Hervormde Gemeente Werkendam
Liturgie voor de belijdenisdienst
Zondag 17 mei 2015
Voorganger: ds. L.W. den Boer Organist: dhr. A.S. van Hoornaar
Inleidend orgelspel Binnenkomst kerkenraad en belijdeniscatechisanten Afkondigingen Zingen: Psalm 89: 1 'k Zal eeuwig zingen van Gods goedertierenheên; Uw waarheid t' allen tijd, vermelden door mijn reên. Ik weet, hoe 't vast gebouw van Uwe gunstbewijzen Naar Uw gemaakt bestek, in eeuwigheid zal rijzen; Zo min de hemel ooit uit zijnen stand zal wijken, Zo min zal Uwe trouw ooit wank’len of bezwijken. Stil gebed Votum en Groet Zingen: Psalm 89: 7 en 8 Hoe zalig is het volk, dat naar Uw klanken hoort! Zij wand’len, HEER', in 't licht van ’t Godd’lijk Aanschijn voort; Zij zullen in Uw Naam zich al den dag verblijden; Uw goedheid straalt hun toe; Uw macht schraagt hen in 't lijden, Uw onbezweken trouw zal nooit hun val gedogen, Maar Uw gerechtigheid hen naar Uw woord verhogen.
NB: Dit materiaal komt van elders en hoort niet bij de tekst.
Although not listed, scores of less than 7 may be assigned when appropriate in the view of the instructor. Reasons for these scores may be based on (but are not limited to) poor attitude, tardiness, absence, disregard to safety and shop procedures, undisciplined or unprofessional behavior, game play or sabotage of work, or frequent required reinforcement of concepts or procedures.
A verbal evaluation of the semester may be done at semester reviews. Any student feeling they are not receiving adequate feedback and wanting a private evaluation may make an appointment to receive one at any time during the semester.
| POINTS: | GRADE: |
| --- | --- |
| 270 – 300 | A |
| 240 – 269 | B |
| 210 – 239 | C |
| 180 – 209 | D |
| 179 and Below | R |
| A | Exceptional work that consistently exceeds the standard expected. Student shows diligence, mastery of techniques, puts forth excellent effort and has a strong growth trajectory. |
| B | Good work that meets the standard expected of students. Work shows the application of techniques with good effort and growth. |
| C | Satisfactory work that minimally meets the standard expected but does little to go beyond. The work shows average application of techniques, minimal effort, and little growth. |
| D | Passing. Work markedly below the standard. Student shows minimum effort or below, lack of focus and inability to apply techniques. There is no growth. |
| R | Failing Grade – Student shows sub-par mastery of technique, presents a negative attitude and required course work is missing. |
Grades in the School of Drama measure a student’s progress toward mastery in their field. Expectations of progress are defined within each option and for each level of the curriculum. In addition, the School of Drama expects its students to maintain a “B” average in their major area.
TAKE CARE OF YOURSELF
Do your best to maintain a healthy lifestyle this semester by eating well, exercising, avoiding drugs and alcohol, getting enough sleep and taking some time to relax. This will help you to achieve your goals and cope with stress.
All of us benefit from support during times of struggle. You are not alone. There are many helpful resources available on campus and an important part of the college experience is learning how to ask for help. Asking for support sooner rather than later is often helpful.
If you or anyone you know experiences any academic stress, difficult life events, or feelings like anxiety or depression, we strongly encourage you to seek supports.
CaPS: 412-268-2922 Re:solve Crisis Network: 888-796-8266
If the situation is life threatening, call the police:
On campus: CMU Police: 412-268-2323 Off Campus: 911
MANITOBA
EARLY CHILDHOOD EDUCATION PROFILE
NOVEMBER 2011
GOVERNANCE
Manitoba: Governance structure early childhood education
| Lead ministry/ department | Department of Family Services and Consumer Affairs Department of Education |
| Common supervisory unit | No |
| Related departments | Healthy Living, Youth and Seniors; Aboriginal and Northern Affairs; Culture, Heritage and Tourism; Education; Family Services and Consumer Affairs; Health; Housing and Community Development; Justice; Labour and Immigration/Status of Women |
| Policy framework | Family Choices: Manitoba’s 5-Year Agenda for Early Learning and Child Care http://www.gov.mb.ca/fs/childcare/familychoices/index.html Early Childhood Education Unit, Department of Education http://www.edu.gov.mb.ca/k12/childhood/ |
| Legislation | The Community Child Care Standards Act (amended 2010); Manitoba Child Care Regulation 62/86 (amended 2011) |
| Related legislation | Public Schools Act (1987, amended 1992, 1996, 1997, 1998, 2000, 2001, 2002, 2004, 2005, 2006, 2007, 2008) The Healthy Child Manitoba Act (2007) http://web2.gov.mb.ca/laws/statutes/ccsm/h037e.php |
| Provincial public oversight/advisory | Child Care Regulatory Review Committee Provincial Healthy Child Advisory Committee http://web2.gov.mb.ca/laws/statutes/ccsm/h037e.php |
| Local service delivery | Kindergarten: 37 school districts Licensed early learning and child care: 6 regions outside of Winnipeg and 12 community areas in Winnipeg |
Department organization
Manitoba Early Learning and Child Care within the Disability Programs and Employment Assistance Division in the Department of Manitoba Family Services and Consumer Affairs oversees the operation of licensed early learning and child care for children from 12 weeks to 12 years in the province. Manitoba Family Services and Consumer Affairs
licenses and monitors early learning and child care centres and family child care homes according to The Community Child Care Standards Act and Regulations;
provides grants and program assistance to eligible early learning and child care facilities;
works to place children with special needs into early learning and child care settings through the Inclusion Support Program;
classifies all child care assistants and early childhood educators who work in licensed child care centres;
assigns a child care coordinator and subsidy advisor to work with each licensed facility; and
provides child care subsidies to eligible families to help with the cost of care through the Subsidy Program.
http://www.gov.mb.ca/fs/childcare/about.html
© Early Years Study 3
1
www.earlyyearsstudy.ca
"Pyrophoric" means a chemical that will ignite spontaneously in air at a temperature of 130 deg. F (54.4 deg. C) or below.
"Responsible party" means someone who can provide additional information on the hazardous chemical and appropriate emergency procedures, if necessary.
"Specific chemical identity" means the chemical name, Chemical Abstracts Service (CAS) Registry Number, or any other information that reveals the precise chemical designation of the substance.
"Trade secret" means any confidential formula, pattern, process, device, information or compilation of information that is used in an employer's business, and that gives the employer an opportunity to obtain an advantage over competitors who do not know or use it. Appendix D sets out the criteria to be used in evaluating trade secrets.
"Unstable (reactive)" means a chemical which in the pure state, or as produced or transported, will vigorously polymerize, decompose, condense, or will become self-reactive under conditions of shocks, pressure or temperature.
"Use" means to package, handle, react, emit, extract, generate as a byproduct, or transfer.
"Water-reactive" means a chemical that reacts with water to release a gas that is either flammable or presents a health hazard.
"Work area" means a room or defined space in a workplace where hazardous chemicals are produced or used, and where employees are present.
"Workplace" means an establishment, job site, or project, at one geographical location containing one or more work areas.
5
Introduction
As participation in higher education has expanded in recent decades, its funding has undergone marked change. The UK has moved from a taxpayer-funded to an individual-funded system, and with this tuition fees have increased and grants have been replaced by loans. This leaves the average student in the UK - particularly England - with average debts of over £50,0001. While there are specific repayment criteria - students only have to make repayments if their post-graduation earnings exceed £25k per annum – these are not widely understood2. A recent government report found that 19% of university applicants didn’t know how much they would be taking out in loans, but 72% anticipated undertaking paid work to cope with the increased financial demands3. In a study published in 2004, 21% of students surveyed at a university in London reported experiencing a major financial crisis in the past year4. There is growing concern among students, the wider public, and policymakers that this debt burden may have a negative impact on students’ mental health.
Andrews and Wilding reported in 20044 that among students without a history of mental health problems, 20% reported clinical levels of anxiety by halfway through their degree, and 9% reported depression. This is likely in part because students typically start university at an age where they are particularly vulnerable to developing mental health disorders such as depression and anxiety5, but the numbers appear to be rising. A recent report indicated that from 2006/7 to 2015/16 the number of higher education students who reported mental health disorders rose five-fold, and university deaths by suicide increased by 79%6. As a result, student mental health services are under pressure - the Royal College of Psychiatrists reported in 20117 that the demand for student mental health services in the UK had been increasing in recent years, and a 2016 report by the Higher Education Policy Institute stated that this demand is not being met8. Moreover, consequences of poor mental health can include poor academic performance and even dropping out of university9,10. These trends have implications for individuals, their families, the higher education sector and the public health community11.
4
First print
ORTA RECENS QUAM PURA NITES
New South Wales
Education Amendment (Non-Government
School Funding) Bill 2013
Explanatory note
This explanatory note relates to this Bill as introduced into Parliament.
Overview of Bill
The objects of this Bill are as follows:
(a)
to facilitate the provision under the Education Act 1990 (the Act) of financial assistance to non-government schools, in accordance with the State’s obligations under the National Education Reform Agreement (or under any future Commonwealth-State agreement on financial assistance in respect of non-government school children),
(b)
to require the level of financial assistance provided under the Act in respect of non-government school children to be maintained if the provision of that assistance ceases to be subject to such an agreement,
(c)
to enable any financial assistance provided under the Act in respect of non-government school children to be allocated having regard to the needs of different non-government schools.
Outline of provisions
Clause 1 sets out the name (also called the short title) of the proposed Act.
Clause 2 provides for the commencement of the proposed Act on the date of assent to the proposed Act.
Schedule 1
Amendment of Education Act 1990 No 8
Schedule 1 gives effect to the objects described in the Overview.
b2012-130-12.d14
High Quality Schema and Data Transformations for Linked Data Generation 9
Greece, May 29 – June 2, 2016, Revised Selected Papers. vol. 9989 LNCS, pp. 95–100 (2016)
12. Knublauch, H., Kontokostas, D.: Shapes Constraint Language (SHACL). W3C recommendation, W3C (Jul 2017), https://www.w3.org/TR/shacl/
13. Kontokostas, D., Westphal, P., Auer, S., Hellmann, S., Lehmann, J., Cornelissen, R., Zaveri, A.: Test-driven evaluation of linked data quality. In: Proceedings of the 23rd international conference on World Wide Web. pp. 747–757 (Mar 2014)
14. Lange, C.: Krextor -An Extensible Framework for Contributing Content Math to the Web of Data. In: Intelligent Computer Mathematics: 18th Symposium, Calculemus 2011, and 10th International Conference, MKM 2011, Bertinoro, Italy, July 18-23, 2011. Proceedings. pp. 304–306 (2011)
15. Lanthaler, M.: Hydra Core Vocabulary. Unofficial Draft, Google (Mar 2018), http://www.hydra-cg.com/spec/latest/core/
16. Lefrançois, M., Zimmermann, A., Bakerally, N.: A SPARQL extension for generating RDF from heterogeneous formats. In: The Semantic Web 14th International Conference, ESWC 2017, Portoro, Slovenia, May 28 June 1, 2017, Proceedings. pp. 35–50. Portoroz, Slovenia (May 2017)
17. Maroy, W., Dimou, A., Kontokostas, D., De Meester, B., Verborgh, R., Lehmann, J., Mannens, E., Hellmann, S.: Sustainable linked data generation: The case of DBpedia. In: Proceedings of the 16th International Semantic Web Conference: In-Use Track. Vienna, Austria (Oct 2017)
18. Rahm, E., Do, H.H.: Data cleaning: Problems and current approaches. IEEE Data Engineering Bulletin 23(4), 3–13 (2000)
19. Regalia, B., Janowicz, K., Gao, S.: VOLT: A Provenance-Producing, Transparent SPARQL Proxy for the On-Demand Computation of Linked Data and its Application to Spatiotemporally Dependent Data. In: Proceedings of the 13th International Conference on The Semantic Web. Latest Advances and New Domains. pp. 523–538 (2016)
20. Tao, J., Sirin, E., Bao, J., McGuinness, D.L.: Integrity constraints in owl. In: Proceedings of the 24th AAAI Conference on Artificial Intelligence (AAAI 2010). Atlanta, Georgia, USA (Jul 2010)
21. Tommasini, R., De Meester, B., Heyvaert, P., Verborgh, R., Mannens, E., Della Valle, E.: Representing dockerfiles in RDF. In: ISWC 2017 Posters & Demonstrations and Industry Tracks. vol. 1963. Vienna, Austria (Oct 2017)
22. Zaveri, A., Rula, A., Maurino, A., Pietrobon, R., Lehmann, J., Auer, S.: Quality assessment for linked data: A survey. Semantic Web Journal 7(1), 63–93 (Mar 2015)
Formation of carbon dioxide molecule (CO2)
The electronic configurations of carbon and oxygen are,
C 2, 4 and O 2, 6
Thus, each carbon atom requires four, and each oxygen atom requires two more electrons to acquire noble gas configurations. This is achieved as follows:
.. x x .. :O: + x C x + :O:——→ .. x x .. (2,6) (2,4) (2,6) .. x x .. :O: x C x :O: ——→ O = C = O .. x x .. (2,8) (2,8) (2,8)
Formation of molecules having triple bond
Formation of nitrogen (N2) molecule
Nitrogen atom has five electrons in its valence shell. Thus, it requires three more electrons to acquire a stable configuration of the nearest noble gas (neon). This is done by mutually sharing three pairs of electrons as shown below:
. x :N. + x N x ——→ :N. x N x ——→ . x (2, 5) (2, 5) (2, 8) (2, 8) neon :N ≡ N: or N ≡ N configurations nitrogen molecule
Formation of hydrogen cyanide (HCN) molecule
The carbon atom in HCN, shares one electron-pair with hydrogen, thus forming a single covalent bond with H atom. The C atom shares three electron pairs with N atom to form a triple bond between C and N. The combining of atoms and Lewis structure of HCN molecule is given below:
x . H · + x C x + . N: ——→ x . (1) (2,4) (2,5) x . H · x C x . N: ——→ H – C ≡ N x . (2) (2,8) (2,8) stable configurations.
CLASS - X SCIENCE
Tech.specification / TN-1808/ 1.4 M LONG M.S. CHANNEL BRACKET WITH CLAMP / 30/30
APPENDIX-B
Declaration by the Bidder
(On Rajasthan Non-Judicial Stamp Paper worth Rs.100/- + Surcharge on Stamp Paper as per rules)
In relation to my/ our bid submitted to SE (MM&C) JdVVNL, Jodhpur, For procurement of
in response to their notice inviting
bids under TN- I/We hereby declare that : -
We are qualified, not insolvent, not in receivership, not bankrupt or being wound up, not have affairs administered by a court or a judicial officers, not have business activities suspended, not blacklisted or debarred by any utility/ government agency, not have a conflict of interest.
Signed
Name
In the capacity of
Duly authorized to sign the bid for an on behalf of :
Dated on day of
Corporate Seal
Gij toch, Gij zijt hun roem, de kracht van hunne kracht; Uw vrije gunst alleen wordt d' ere toegebracht; Wij steken 't hoofd omhoog en zullen d' eerkroon dragen Door U, door U alleen, om 't eeuwig welbehagen, Want God is ons ten schild in 't strijdperk van dit leven, En onze Koning is van Isrels God gegeven.
Gebed Schriftlezing:
– Deuteronomium 30: 15-20 – Mattheus 7: 13-27
Deuteronomium 30 15 Zie, ik heb u heden het leven en het goede voorgehouden, maar ook de dood en het kwade.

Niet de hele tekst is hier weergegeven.